The next day begins our exploration. We’re looking for places of special power . We’re looking for magical experiences. There are multiple notable geological sites here in Pokhara and we decide to go visit them. Following google maps leads us unexpectedly through farmland, through an even quieter area than the main town of Pokhara. The sun beats down on us in this open field, and by the time we reach our first destination, we’re already exhausted.
Paying a small fee, we enter Devi’s Falls. The story behind these waterfalls, and the reason they’re gated up and fenced off, is that a Swiss woman named Davi, swimming in the river near the falls, got caught in the current and drowned. The falls crash dangerously down into a cave and become an underground river. Cliffs hang over both sides of the waterfall; once you fall down there, there’s no way back up. With all the spirits and creatures I’ve been seeing and reading about, this is a sobering reminder of the power of nature itself.
The second site we visit is actually just across the street from the falls. There is a temple built around an entrance to the cave system into which the falls crash. I am once again reminded of how much closer to nature the religion and spirituality of these people lies as compared to the west. It seems that nowadays we in the west want to completely separate nature and man. And in the west, this makes sense. Man has wrought such destruction on the earth that it often seems best to force him apart from it. But here, the temple is built into the natural entrance to the cave. And it doesn’t destroy the cave, but instead augments it. It uses the cave as a structure around which to place artistic images and create meaning.
After a delicious, but ultimately ill-advised lunch, we decide to set out for the World Peace Pagoda. At the top of one of the hills looking over the valley is an enormous Buddhist Pagoda. Many people ride taxis up there, but we decide to hike it. Our maps told us that it would only take around an hour to get up there, so how bad could it be? Ha. The heat bore down on us the whole way. Within 10 minutes I was entirely drenched in sweat, and our umbrella did little to shield us from the sun. Imps hiding in the bushes and kobolds hiding in the rocks on the side of the road snickered at us from their places of shade. I wonder how many travelers they see making this mistake?
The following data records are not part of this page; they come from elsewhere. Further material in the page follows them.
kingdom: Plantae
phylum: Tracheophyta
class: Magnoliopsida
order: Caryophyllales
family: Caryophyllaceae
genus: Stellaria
But for me, the exertion proves ultimately to be positive. I find that whenever I do very strenuous exercise, it puts my mind in a calmer state. All unnecessary thoughts are wiped away and I am filled with a sense of peace and clarity akin to what I feel when meditating. This, as it turns out, was the perfect way to approach the World Peace Pagoda. The clarity allowed me to approach with an open mind and really feel the beauty and joy of this place. And it made me want to meditate more and learn more of the Buddha’s teachings. I could finally see a way forward through my pain and through my curse. I did not see a solution, but I saw that the will and resolve I would need to make it past these trials was already inside me. I’m going to need to explore these ideas and this state of mind more as my journey continues.